Он нажимает на дверной звонок и терпеливо ждет. Нет ответа. Тогда он громко тарабанит кулаком в дверь. Тоже безрезультатно.
Впрочем, этого и следовало ожидать: сейчас только середина рабочего дня, а значит, он притащился сюда совершенно напрасно!
Но тут вдруг дверь соседней квартиры открывается, и на пороге появляется пожилой мужчина, явно пенсионер. У него такой вид, как будто стук в соседнюю дверь нарушил его послеобеденный сон. Он сердито смотрит на нежданного гостя.
— Что вам здесь нужно? — угрюмо спрашивает он.
— Добрый день, мсье…
Эрик сразу же пытается настроить разговор на позитивный лад и поспешно объясняет, что он — не взломщик, не агент службы ремонта неисправных пылесосов и не свидетель Иеговы. Он — всего лишь благонамеренный полицейский.
— Вы ищете мадемуазель Эноден?
— От вас ничего не утаишь! — Эрик льстиво улыбается. — В каком часу она обычно возвращается?
— Ни в каком! Она уже давным-давно сюда не приходит!
— В самом деле? А почему?
— Она не живет здесь вот уже несколько месяцев… Она, правда, время от времени заглядывает сюда, чтобы забрать почту, но…
— А вы не скажете, где я мог бы найти ее?
— Нет, она мне не докладывала, куда именно соизволила переехать!
— А вы хорошо знаете мадемуазель Эноден?
— Нет, не очень. Она… она немного того.
— Что значит «немного того»?
— Да я не могу толком объяснить… Она просто какая-то странная — вот и все!
— А как она выглядит?
На лице угрюмого пенсионера вдруг появляется похотливая улыбка.
— Она довольно смазливая, мсье! Можно сказать, красотка!
— А что еще характерного в ее внешности?
— Она высокая, с красивыми длинными волосами…
— Какого цвета?
— Рыжего, мсье!
Эрик вздрагивает.
— Вы в этом уверены? — спрашивает он.
Дурацкий, конечно, вопрос.
— Ну разумеется, уверен! — обиженно бурчит пенсионер. — За кого вы меня принимаете? Я хоть и в очках, но пока еще не слепой!

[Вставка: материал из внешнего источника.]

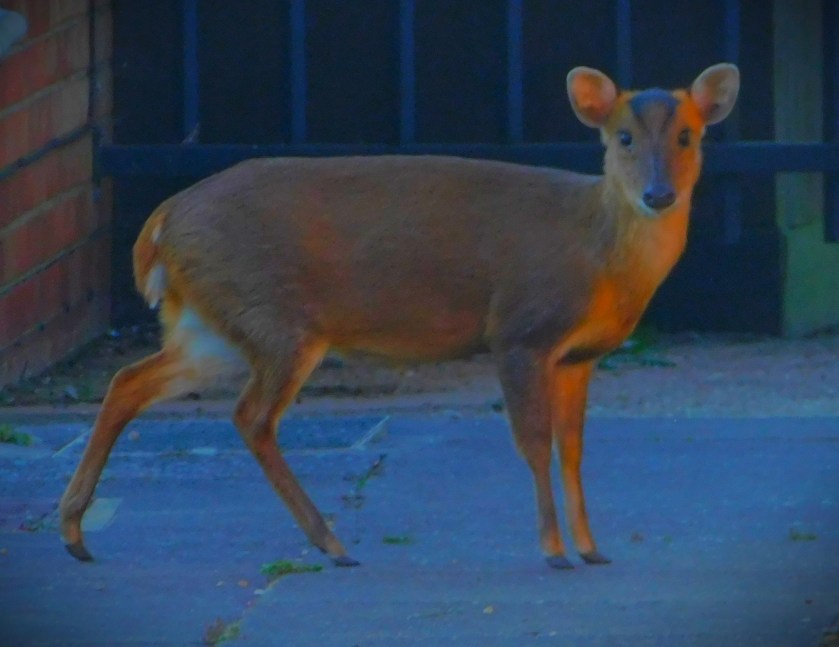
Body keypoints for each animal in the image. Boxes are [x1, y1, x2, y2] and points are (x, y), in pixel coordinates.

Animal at [59, 64, 739, 569]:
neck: (598, 252)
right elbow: (534, 442)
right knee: (250, 416)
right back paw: (332, 543)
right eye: (623, 137)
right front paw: (553, 550)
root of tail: (159, 224)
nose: (658, 194)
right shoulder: (520, 330)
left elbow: (573, 449)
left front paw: (593, 548)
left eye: (687, 135)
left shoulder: (580, 355)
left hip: (213, 324)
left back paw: (75, 532)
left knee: (129, 381)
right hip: (276, 316)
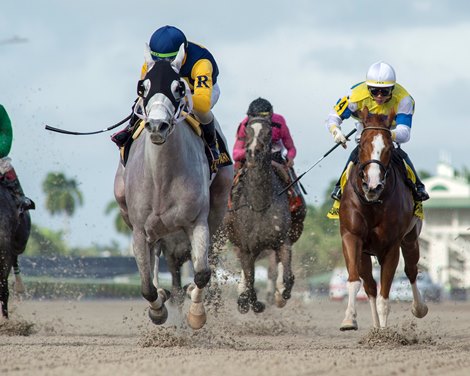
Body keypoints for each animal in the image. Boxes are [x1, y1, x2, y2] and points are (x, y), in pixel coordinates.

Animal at [114, 46, 231, 328]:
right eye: (142, 87)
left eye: (179, 87)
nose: (157, 125)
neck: (161, 180)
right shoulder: (139, 230)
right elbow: (146, 286)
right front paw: (158, 309)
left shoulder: (197, 223)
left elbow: (202, 273)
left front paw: (196, 312)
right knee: (155, 257)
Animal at [224, 117, 294, 314]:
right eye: (246, 131)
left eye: (268, 132)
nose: (253, 152)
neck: (259, 205)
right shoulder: (247, 249)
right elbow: (250, 280)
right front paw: (252, 302)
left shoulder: (282, 242)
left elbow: (287, 277)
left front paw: (281, 294)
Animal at [338, 107, 430, 330]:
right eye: (362, 144)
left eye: (388, 147)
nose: (373, 185)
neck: (373, 203)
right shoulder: (351, 236)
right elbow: (355, 281)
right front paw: (349, 319)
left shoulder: (391, 246)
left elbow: (385, 296)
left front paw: (386, 332)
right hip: (365, 253)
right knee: (370, 286)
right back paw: (375, 325)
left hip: (410, 240)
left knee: (411, 271)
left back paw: (418, 308)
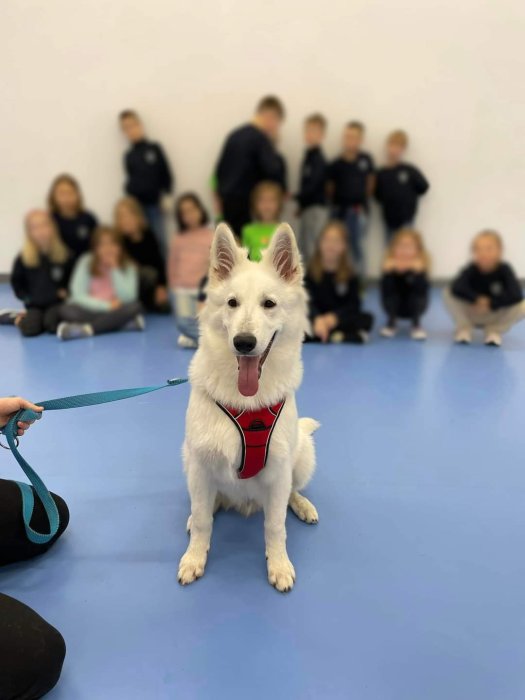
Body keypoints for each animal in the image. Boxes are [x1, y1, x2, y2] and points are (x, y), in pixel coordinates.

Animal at [177, 223, 320, 592]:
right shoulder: (201, 464)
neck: (246, 403)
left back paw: (302, 505)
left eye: (269, 304)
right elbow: (203, 521)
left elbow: (275, 526)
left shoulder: (278, 471)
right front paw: (195, 558)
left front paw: (279, 564)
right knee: (205, 504)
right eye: (232, 303)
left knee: (290, 494)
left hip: (302, 457)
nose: (243, 343)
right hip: (188, 459)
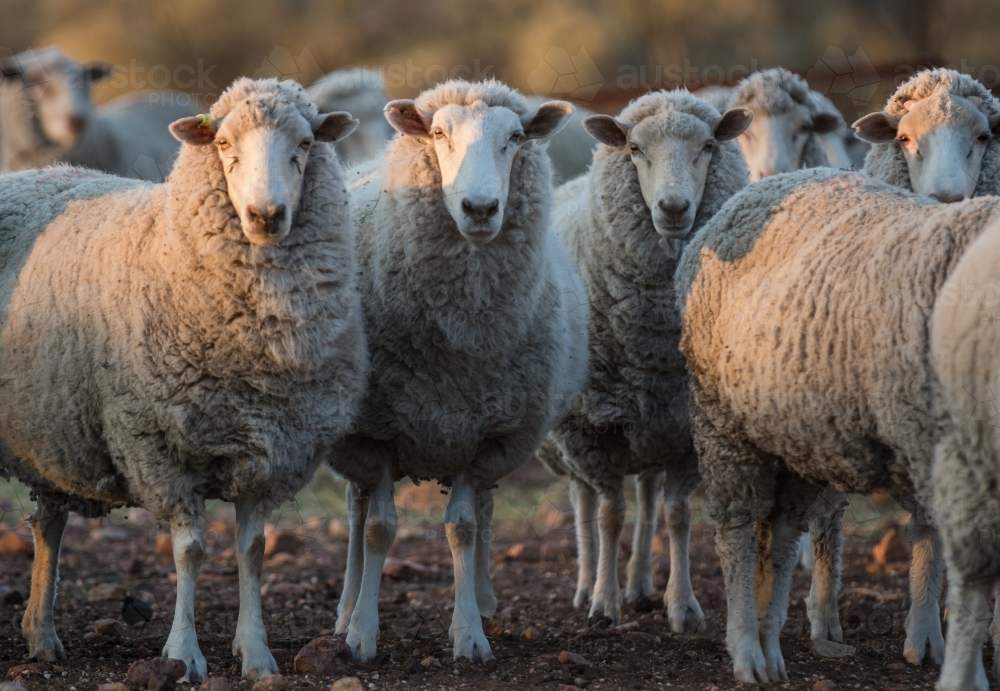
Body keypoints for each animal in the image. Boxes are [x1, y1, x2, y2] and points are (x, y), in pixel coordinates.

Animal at [0, 77, 368, 682]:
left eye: (307, 142)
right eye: (222, 144)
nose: (266, 215)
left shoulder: (266, 450)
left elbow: (253, 551)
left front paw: (257, 655)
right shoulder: (157, 446)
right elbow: (190, 552)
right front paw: (183, 654)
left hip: (52, 426)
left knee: (49, 523)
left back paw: (43, 635)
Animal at [327, 79, 590, 664]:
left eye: (515, 138)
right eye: (440, 134)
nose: (480, 207)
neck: (458, 335)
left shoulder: (483, 432)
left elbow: (465, 529)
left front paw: (469, 633)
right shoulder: (377, 430)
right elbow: (378, 529)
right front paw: (362, 633)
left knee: (487, 511)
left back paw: (487, 599)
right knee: (356, 511)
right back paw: (346, 605)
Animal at [538, 89, 753, 629]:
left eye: (708, 145)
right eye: (634, 148)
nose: (673, 208)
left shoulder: (686, 427)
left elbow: (677, 516)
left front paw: (683, 606)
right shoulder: (591, 430)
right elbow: (609, 514)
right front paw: (603, 604)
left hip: (651, 428)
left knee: (649, 499)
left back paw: (638, 586)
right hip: (576, 440)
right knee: (585, 507)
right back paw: (586, 585)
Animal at [675, 167, 1000, 683]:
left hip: (799, 441)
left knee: (782, 534)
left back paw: (771, 646)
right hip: (722, 421)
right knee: (737, 533)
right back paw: (747, 650)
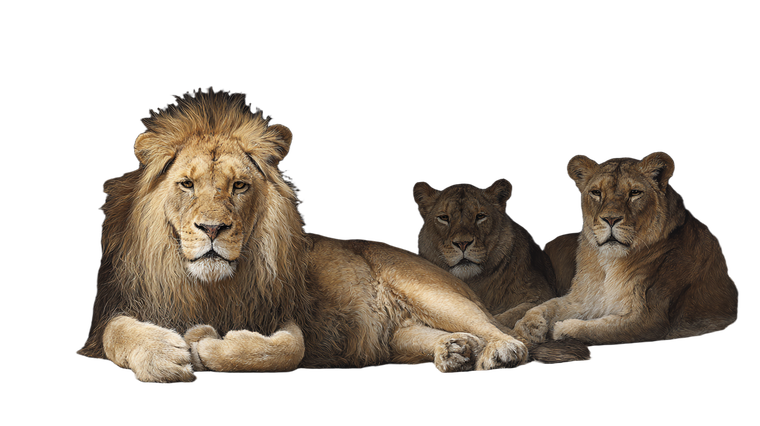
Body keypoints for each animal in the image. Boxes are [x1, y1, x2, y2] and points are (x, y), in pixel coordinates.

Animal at [76, 89, 533, 383]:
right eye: (186, 185)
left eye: (239, 186)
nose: (212, 229)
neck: (210, 287)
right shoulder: (117, 306)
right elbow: (116, 333)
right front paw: (162, 358)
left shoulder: (284, 318)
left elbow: (281, 350)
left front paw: (204, 344)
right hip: (398, 338)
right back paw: (455, 350)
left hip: (429, 291)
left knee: (496, 326)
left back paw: (499, 350)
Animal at [514, 152, 739, 347]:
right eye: (596, 192)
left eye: (635, 193)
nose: (611, 219)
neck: (609, 263)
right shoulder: (583, 299)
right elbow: (549, 305)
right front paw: (528, 325)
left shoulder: (648, 318)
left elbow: (596, 329)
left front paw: (561, 329)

— Да-да, безусловно… Вы не могли бы рассказать о ней что-нибудь еще?
— А что вам от нее нужно? — подозрительным тоном спрашивает пенсионер.
— Нам необходимо допросить ее в качестве свидетеля…
— А-а…
— Чем она вообще занимается?
— Она, насколько мне известно, работает в мэрии…
— В мэрии?
— Да, именно там.
— Хорошо. Я благодарю вас за вашу помощь, мсье.
Лейтенант спускается по лестнице, прыгая через три ступеньки. Он садится в свой служебный автомобиль и хватает радиопередатчик.
А ведь ему, Эрику, раньше никогда не везло…
Комиссариат полиции, 16 часов
Фабр собирает на совещание своих ближайших коллег. Эрик Торез сияет так, как будто выиграл суперприз в лотерею. Джамиля Фасани, наоборот, настроена пессимистически относительно данного расследования.
— Я только что звонил в муниципалитет, — сообщает майор. — Лидия Эноден не появляется там уже несколько месяцев… Судя по информации, которую я получил из отдела кадров, эта особа с прошлого лета находится в долговременном отпуске по болезни…
— Выходит, мы ее вряд ли найдем, — вздыхает Джамиля.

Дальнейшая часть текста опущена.